Moneybox

Why the Government Just Banned Those Plastic Microbeads in Your Face Wash

Your days are numbered, tiny beads.

5 Gyres

You know the plastic microbreads in your face and body wash that are meant to exfoliate your skin or some such? Well, their days are numbered. This week, President Obama signed a new law that will ban use of the particles in soaps and toothpaste starting in 2017.

Environmental activists have grown increasingly alarmed about the dangers posed by microbeads in recent years as researchers discovered that tons of the tiny plastic bits were making their way into U.S. lakes, rivers, and oceans after washing down drains and passing through the filters in water treatment centers. The concern is that once out in the wild, the pellets absorb toxins such pesticides, then migrate into the food chain after being consumed by fish and other marine organisms that mistake them for eggs or plankton. Those toxins could then, eventually, end up in the fish fillets or sushi on your dinner plate.

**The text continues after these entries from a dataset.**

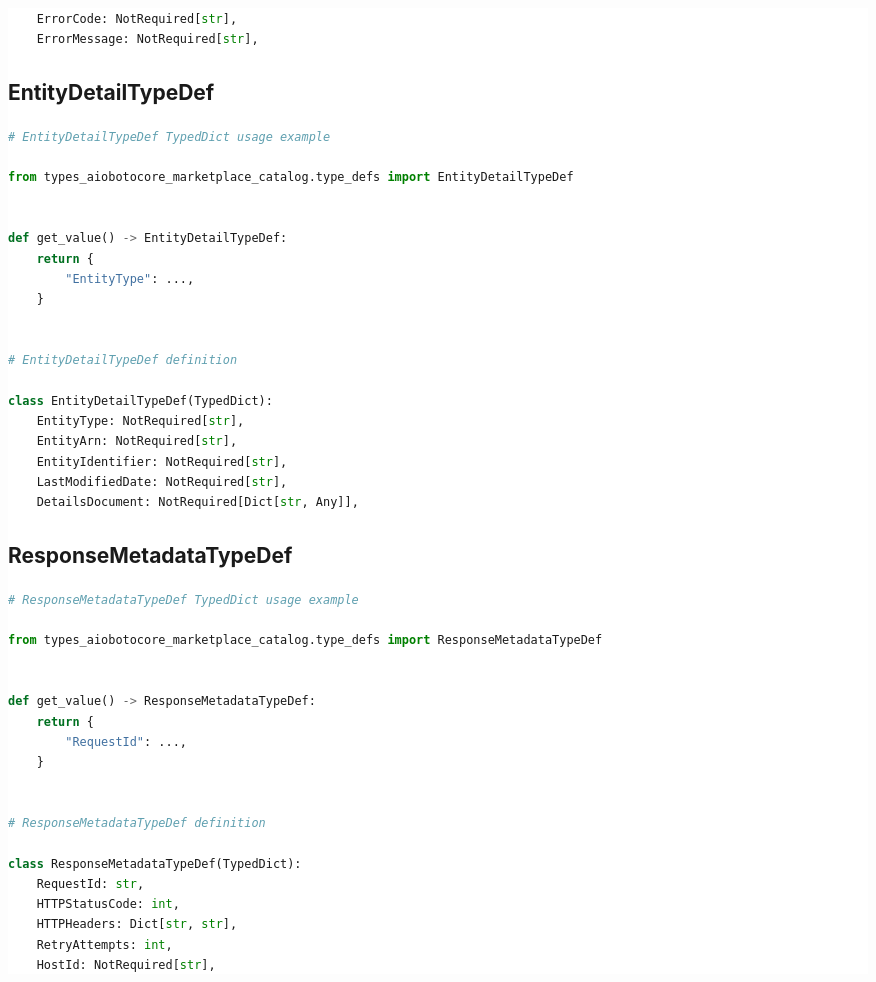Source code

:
 ```python
    ErrorCode: NotRequired[str],
    ErrorMessage: NotRequired[str],
```

## EntityDetailTypeDef

```python
# EntityDetailTypeDef TypedDict usage example

from types_aiobotocore_marketplace_catalog.type_defs import EntityDetailTypeDef


def get_value() -> EntityDetailTypeDef:
    return {
        "EntityType": ...,
    }


# EntityDetailTypeDef definition

class EntityDetailTypeDef(TypedDict):
    EntityType: NotRequired[str],
    EntityArn: NotRequired[str],
    EntityIdentifier: NotRequired[str],
    LastModifiedDate: NotRequired[str],
    DetailsDocument: NotRequired[Dict[str, Any]],
```

## ResponseMetadataTypeDef

```python
# ResponseMetadataTypeDef TypedDict usage example

from types_aiobotocore_marketplace_catalog.type_defs import ResponseMetadataTypeDef


def get_value() -> ResponseMetadataTypeDef:
    return {
        "RequestId": ...,
    }


# ResponseMetadataTypeDef definition

class ResponseMetadataTypeDef(TypedDict):
    RequestId: str,
    HTTPStatusCode: int,
    HTTPHeaders: Dict[str, str],
    RetryAttempts: int,
    HostId: NotRequired[str],
```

Perhaps slightly less worrisome but no less disgusting: Some dentists have found beads from toothpaste stuck in their patients’ gums, where they may lure bacteria and potentially cause problems such as gingivitis … which would seem to defeat the point of using toothpaste.

The Microbead-Free Waters Act of 2015 sailed through Congress this month with bipartisan support, in part because there was seemingly little opposition from the cosmetics industry. States including California and Illinois had already passed their own bans, and companies, some of which have started ditching the plastic, seemed happy for the feds to step in and set a single nationwide standard.

But anyway, we have apparently turned our waterways into a miasma of potentially toxic floating plastic spheres for the sake of scrubbing our faces a little more efficiently at night, or at least scrubbing them more cheaply than if we just bought soap that used a natural exfoliant like apricot seeds. Humans. We do the darndest things.